=== WHAT NEEDS TO BE DONE ===
Reproduce every line of the listing below verbatim, leaving out the pictures.

[Data taken from a collection]
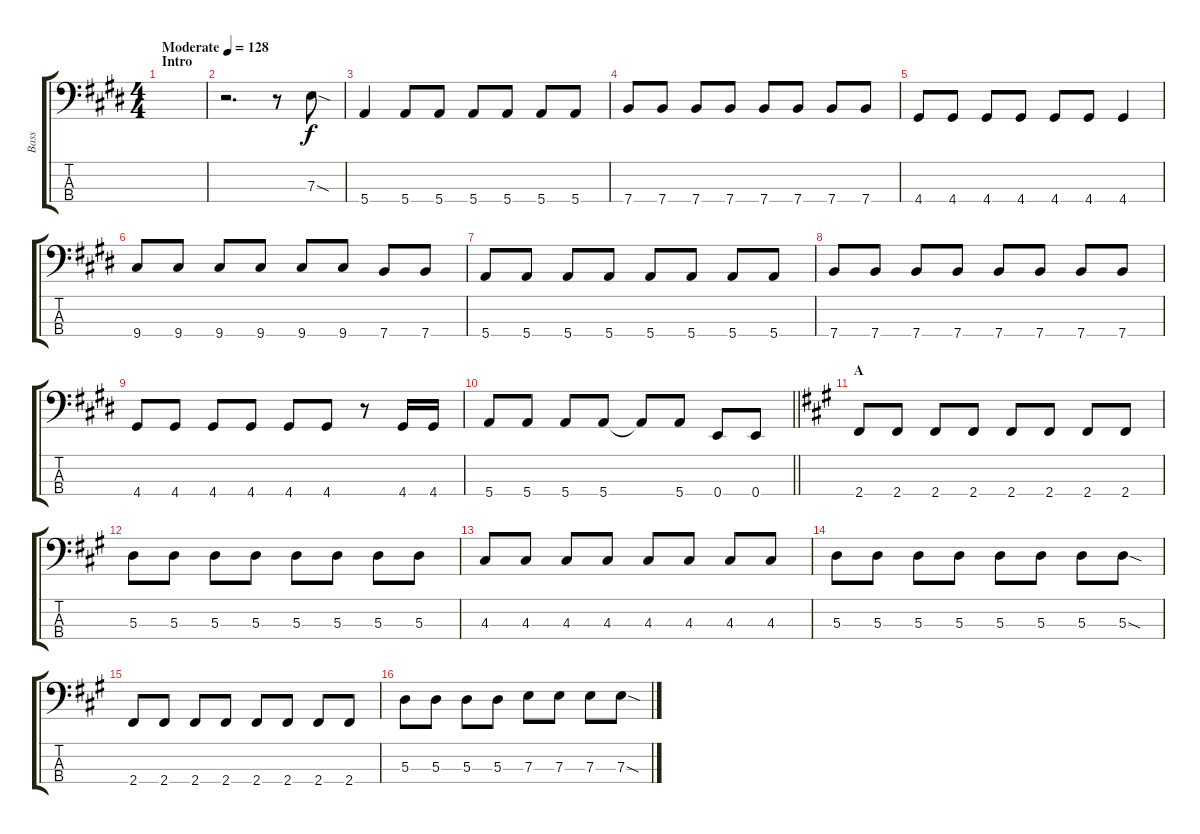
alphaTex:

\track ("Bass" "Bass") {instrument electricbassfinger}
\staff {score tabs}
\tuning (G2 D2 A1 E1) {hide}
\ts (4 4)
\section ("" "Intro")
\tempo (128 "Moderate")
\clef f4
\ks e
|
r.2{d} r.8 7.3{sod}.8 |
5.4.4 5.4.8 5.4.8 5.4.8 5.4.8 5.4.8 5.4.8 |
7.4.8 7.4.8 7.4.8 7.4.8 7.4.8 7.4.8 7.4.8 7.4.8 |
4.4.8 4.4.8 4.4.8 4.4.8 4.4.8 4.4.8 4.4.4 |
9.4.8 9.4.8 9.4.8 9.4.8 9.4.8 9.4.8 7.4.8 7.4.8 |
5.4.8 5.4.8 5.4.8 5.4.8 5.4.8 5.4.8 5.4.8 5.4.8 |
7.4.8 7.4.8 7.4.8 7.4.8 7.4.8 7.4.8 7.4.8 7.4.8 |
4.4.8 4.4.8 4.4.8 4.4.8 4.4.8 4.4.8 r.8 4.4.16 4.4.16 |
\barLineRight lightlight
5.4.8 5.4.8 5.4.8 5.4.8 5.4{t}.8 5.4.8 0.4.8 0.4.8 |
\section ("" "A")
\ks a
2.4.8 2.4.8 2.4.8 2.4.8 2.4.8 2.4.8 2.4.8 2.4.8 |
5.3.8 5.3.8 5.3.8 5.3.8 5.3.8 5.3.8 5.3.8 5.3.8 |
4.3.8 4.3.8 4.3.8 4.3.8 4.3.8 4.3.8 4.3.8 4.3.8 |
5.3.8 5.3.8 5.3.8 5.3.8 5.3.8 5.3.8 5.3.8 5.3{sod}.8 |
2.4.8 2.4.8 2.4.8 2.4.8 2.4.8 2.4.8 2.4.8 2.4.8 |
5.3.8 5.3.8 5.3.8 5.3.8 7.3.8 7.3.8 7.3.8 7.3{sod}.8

=== ANSWER TO THE PROBLEM ===
alphaTex:

\track ("Bass" "Bass") {instrument electricbassfinger}
\staff {score tabs}
\tuning (G2 D2 A1 E1) {hide}
\ts (4 4)
\section ("" "Intro")
\tempo (128 "Moderate")
\clef f4
\ks e
|
r.2{d} r.8 7.3{sod}.8 |
5.4.4 5.4.8 5.4.8 5.4.8 5.4.8 5.4.8 5.4.8 |
7.4.8 7.4.8 7.4.8 7.4.8 7.4.8 7.4.8 7.4.8 7.4.8 |
4.4.8 4.4.8 4.4.8 4.4.8 4.4.8 4.4.8 4.4.4 |
9.4.8 9.4.8 9.4.8 9.4.8 9.4.8 9.4.8 7.4.8 7.4.8 |
5.4.8 5.4.8 5.4.8 5.4.8 5.4.8 5.4.8 5.4.8 5.4.8 |
7.4.8 7.4.8 7.4.8 7.4.8 7.4.8 7.4.8 7.4.8 7.4.8 |
4.4.8 4.4.8 4.4.8 4.4.8 4.4.8 4.4.8 r.8 4.4.16 4.4.16 |
\barLineRight lightlight
5.4.8 5.4.8 5.4.8 5.4.8 5.4{t}.8 5.4.8 0.4.8 0.4.8 |
\section ("" "A")
\ks a
2.4.8 2.4.8 2.4.8 2.4.8 2.4.8 2.4.8 2.4.8 2.4.8 |
5.3.8 5.3.8 5.3.8 5.3.8 5.3.8 5.3.8 5.3.8 5.3.8 |
4.3.8 4.3.8 4.3.8 4.3.8 4.3.8 4.3.8 4.3.8 4.3.8 |
5.3.8 5.3.8 5.3.8 5.3.8 5.3.8 5.3.8 5.3.8 5.3{sod}.8 |
2.4.8 2.4.8 2.4.8 2.4.8 2.4.8 2.4.8 2.4.8 2.4.8 |
5.3.8 5.3.8 5.3.8 5.3.8 7.3.8 7.3.8 7.3.8 7.3{sod}.8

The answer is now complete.